John H. Kehrl, M.D. 

Chief, B-Cell Molecular Immunology Section

Description of Research Program

Extracellular signals modulate and regulate the function of cells that participate in immune responses. Some of these signals activate pathways that utilize heterotrimeric G proteins as transducing elements and mitogen activated protein kinases (MAP kinases) as downstream effectors. The critical importance of chemokines in the orchestration and coordination of immune cell trafficking is but one example of the importance of heterotrimeric G-protein-mediated signaling in immune function. Our goals are to understand how G-protein-coupled receptors (GPCR) transduce signals to downstream effectors such as the MAP kinases, to discern the mechanisms that control these responses, to understand how G-protein activation leads to transcriptional responses, and to determine the physiologic consequences of G-protein activation for lymphocyte function.

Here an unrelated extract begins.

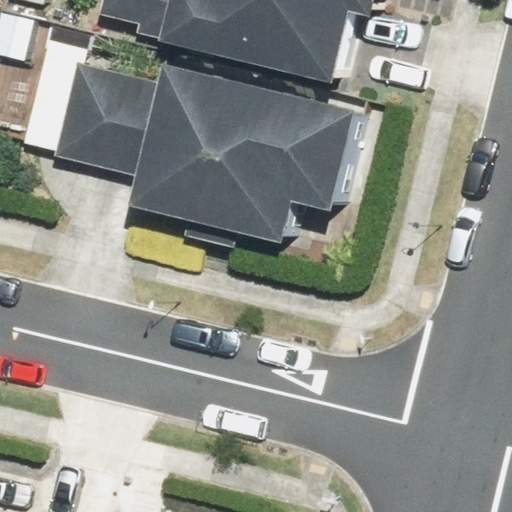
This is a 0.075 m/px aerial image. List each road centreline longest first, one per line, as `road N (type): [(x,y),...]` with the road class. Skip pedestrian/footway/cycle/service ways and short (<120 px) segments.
road 1 (residential): [(457,435),(0,321)]
road 2 (residential): [(457,435),(511,213)]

A major accomplishment of the B-Cell Molecular Immunology Section (BCMIS) was the identification of a family of proteins that regulate heterotrimeric G-protein signaling, which have been termed RGS proteins. RGS proteins are GTPase-activating proteins (GAPs) for Gα subunits of heterotrimeric G proteins. By shortening the duration that a Gα subunit is GTP bound, the RGS proteins curtail both Gα and Gβ µ signaling. RGS proteins may also affect heterotrimeric G-protein signaling via other mechanisms.

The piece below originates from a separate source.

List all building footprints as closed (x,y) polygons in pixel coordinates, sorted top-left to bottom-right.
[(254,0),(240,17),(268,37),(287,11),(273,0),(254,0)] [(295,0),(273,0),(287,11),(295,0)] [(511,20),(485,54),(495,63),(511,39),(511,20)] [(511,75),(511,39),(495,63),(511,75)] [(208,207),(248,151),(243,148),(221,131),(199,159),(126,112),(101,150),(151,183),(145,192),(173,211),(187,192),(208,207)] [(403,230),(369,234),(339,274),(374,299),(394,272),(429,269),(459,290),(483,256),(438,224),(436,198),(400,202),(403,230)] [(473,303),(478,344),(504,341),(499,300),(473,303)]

A clear role for RGS proteins as effector antagonists has been shown, and there is emerging evidence that RGS proteins may directly interact with some downstream effectors. Furthermore, a direct role for certain RGS proteins in the regulation of Gβ µ signaling is becoming clear. There are approximately 20 RGS family members and at least 5 members are abundantly present in lymphocytes. A significant role for RGS proteins in regulating the response of lymphocytes to chemokines has been shown.

In conjunction with Dr. H. Gu (Laboratory of Immunology, NIAID), mice in which the RGS1 gene has been disrupted have been created and the consequences of the loss of RGS1 for immune function are being evaluated. Many RGS proteins have been found to reside in the cytoplasm and to translocate to the membrane upon stimulation. The biochemical mechanisms that underlie this translocation are now partially understood.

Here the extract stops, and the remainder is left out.